*Rows*.
++++++++++++++++++++

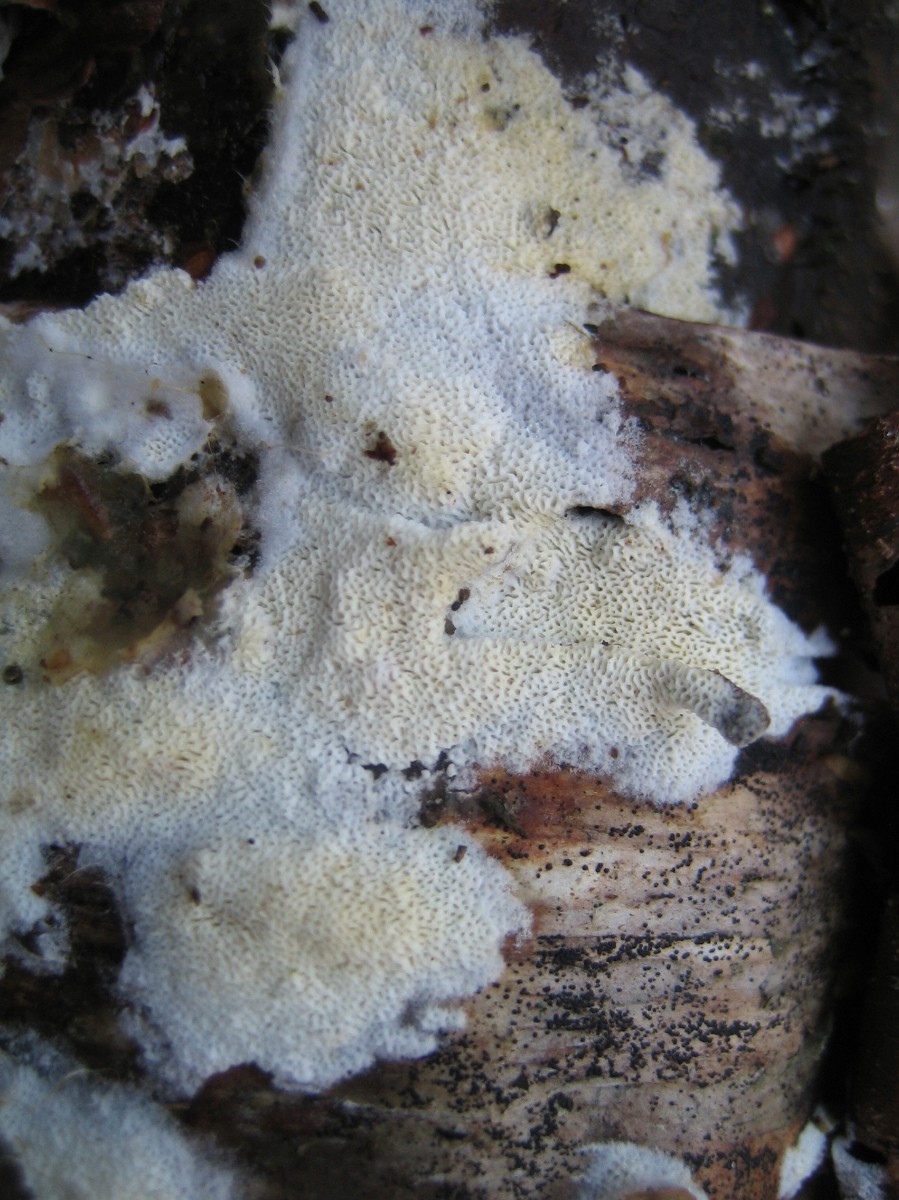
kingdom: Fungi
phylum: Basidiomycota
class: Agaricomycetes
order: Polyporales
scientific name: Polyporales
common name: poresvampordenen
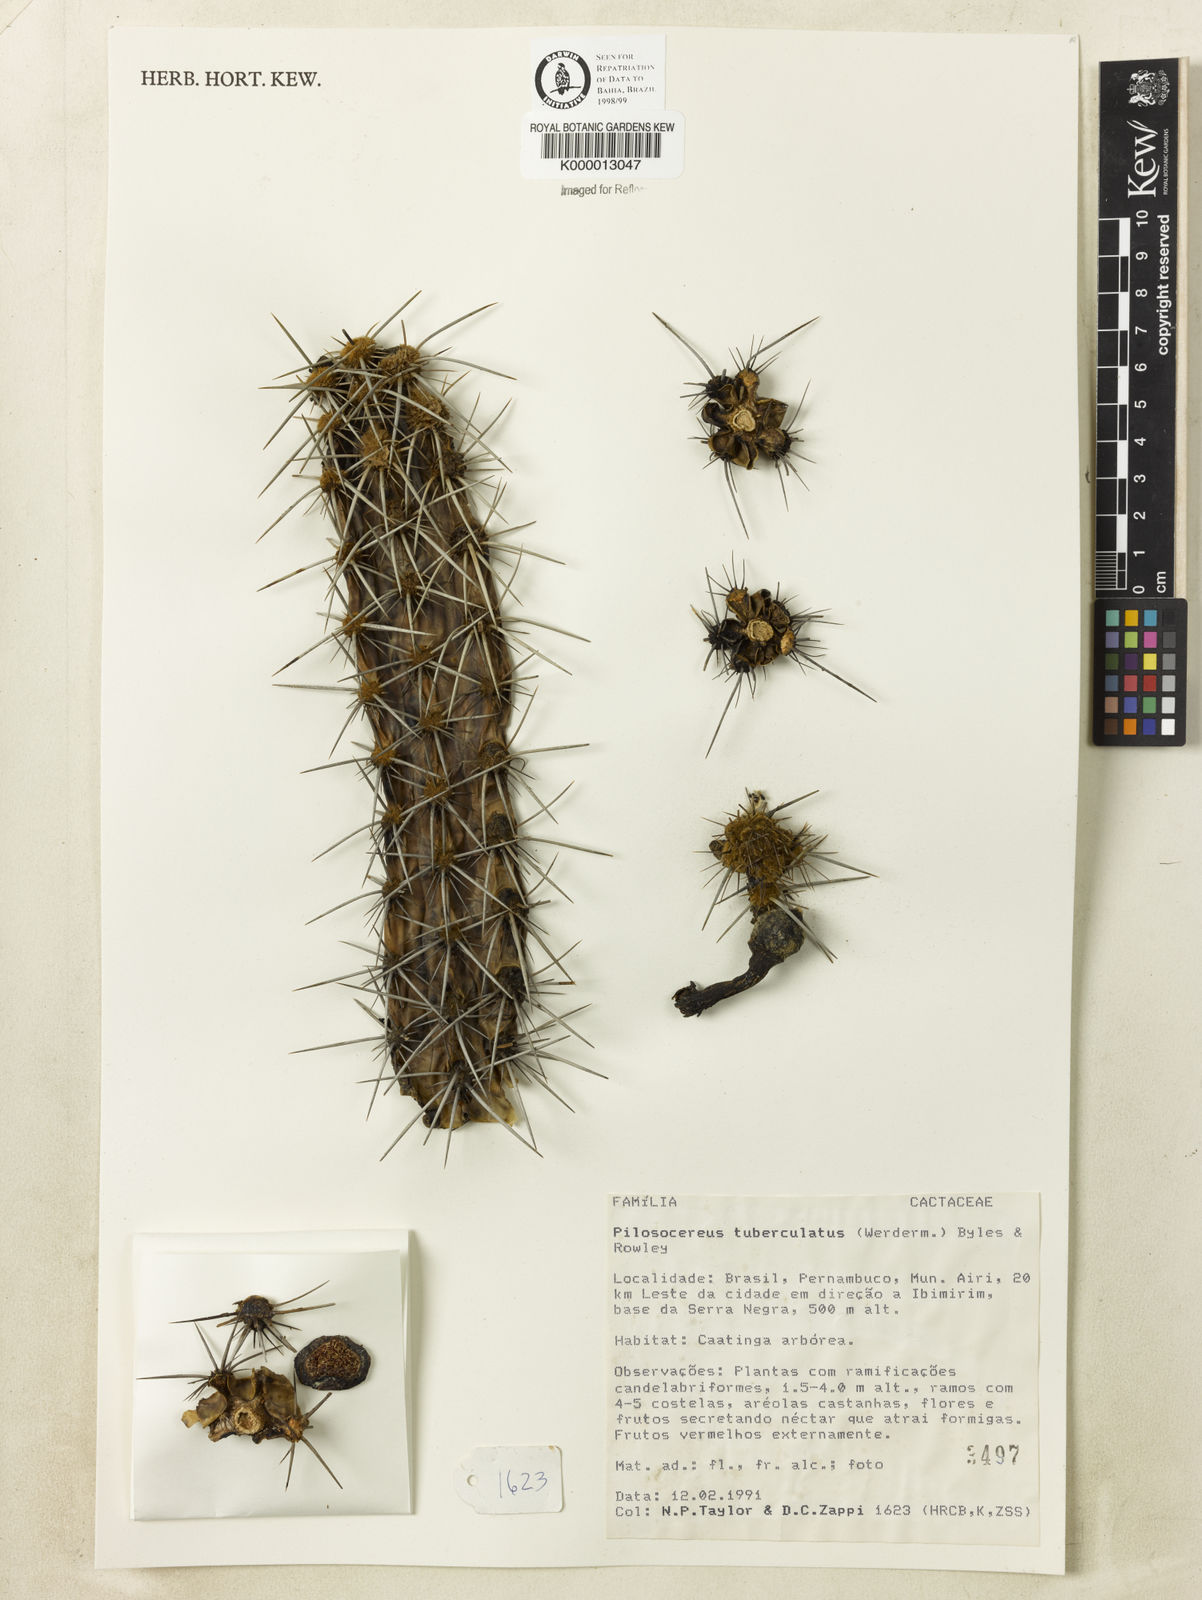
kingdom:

++++++++++++++++++++

*Objective*. Rewrite all of the rows above with "scientific name" changed to "Latin name" everywhere it occurs and nothing else altered. Leave out the pictures.

*Completed task*.
kingdom: Fungi
phylum: Basidiomycota
class: Agaricomycetes
order: Polyporales
Latin name: Polyporales
common name: poresvampordenen
kingdom:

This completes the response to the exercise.